§ Task goal:
How do the lines below between the ones holding "23: (66, 468)" and "48: (26, 144)", inclusive, read? Give them again exactly, with no other lines.

☆ ☆ ☆

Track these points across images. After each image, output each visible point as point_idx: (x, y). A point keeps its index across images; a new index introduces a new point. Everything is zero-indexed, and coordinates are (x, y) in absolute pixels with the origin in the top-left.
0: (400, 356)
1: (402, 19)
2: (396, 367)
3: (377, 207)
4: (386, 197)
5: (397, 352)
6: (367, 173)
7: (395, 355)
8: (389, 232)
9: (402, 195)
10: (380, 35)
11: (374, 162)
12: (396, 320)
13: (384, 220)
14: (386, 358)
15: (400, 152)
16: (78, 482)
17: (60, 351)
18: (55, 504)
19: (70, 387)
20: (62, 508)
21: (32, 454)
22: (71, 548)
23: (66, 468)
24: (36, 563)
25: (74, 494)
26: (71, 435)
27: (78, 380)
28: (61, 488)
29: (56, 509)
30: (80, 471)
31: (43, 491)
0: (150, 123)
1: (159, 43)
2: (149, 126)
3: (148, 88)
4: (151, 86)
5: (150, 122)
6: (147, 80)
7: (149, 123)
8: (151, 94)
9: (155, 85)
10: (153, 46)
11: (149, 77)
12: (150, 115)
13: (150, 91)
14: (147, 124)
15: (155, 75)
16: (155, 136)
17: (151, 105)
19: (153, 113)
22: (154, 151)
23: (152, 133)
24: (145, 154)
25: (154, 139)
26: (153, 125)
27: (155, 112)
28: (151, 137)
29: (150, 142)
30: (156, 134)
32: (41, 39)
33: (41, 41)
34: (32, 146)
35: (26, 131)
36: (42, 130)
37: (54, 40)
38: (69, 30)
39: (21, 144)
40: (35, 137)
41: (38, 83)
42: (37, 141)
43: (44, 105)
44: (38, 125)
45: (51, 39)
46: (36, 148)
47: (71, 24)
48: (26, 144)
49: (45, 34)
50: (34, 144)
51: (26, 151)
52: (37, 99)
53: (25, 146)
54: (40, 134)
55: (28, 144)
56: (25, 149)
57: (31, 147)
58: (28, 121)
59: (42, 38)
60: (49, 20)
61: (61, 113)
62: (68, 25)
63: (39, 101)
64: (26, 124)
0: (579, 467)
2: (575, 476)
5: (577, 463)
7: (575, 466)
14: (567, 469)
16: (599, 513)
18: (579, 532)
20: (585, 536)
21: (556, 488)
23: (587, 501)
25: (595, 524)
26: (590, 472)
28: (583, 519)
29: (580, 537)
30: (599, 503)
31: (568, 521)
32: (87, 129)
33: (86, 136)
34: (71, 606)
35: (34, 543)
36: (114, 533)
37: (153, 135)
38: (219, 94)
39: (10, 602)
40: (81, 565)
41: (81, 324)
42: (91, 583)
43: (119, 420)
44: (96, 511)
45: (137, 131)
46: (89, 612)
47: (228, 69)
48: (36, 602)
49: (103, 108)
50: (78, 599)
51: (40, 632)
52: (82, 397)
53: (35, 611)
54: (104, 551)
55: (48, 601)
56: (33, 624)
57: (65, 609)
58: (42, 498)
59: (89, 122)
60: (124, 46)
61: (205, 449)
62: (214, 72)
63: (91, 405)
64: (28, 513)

☆ ☆ ☆

§ Answer for the task:
23: (66, 468)
24: (36, 563)
25: (74, 494)
26: (71, 435)
27: (78, 380)
28: (61, 488)
29: (56, 509)
30: (80, 471)
31: (43, 491)
0: (150, 123)
1: (159, 43)
2: (149, 126)
3: (148, 88)
4: (151, 86)
5: (150, 122)
6: (147, 80)
7: (149, 123)
8: (151, 94)
9: (155, 85)
10: (153, 46)
11: (149, 77)
12: (150, 115)
13: (150, 91)
14: (147, 124)
15: (155, 75)
16: (155, 136)
17: (151, 105)
19: (153, 113)
22: (154, 151)
23: (152, 133)
24: (145, 154)
25: (154, 139)
26: (153, 125)
27: (155, 112)
28: (151, 137)
29: (150, 142)
30: (156, 134)
32: (41, 39)
33: (41, 41)
34: (32, 146)
35: (26, 131)
36: (42, 130)
37: (54, 40)
38: (69, 30)
39: (21, 144)
40: (35, 137)
41: (38, 83)
42: (37, 141)
43: (44, 105)
44: (38, 125)
45: (51, 39)
46: (36, 148)
47: (71, 24)
48: (26, 144)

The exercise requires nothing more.